In general, the WHO pain ladder should be followed when prescribing analgesia in hospital. Always start with oral paracetamol unless there is a contraindication, as this is safe and effective in almost all populations (even in most patients with liver disease, although always discuss with senior members of the medical team if concerned).Β 

Elderly patients

Be cautious with analgesia prescribing in the elderly. Elderly populations are much more susceptible to the adverse effects of NSAIDs (gastrointestinal/renal), and these are generally avoided for this reason.

The elderly are also much more sensitive to opiate-based medications. Opiate medications are often required when paracetamol does not control pain. However, make sure that elderly patients are started on very small doses of weak opioids and response is assessed.

If charting opioids for elderly patients, always also chart prophylactic laxative therapy (severe constipation is common).


Warfarin is most commonly given at 18:00 and requires daily dosing whilst in hospital. Again, this is ideally charted by the patient’s own medical team. However, occasionally, this gets missed and will require charting by the on-call team. Unfortunately, this is not always a simple task and requires some investigative work.

Warfarin prescribing can be tricky, and true competence only comes with experience. The more data you have to guide this decision, the better.

Never prescribe the same dose that was prescribed yesterday and assume this will be the correct dose. Always ensure an up-to-date (ideally same-day) INR, as warfarin levels are notoriously labile in hospitalised patients.

Ensure that there are no contraindications to anticoagulation that have been overlooked when the warfarin was charted (e.g. upcoming surgery).

INR in range

If the INR is around the desired range, track the daily trend of the INR and map this against the dose of warfarin given.

If the patient has been on a stable dose, but the INR is slowly rising to the top end of their therapeutic range, they will likely require a slight dose decrease, or vice versa, if the INR is falling.

Always remember that the patients on warfarin are also often a great source of information!Β TheyΒ will be able to tell you their regular dosages and what they would usually take to maintain a normal INR.

High INR

If the INR is markedly high, it is important to withhold warfarin and check for any signs of bleeding. Your hospital will have a policy regarding when to administer vitamin K or other reversal agents (always know how to find the guideline library!).


If the INR is markedly low, consider the need to β€˜cover’ with low-molecular-weight heparin (LMWH) for patients at higher risk of clots (e.g. mechanical heart valves or recurrent thrombotic events).

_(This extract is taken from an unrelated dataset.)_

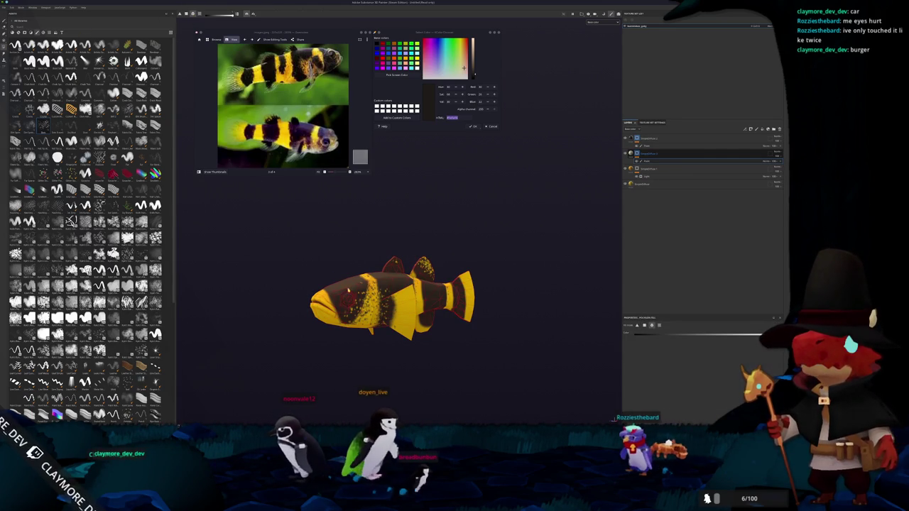
left_click(394, 316)
left_click(430, 263)
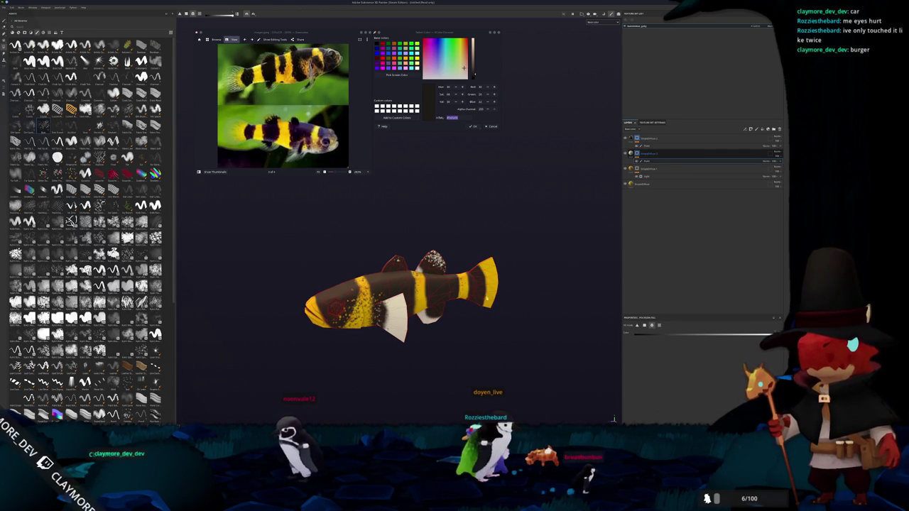
left_click_drag(489, 283, 518, 252, "alt")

These patients will likely need a higher warfarin dose.Β 

However, remember that the INR can take a long time to increase (multiple days, highly variable amongst patients), so if there has been a recent increase, keeping the same dose and monitoring response may be appropriate.

Warfarin prescribing is undoubtedly complex, and if you are unsure at any point, this should be discussed with a senior team member. Remember to have all recent dose and INR data available at the time of discussion alongside the indication and target INR range. For a full summary, see our dedicated guide to warfarin prescribing.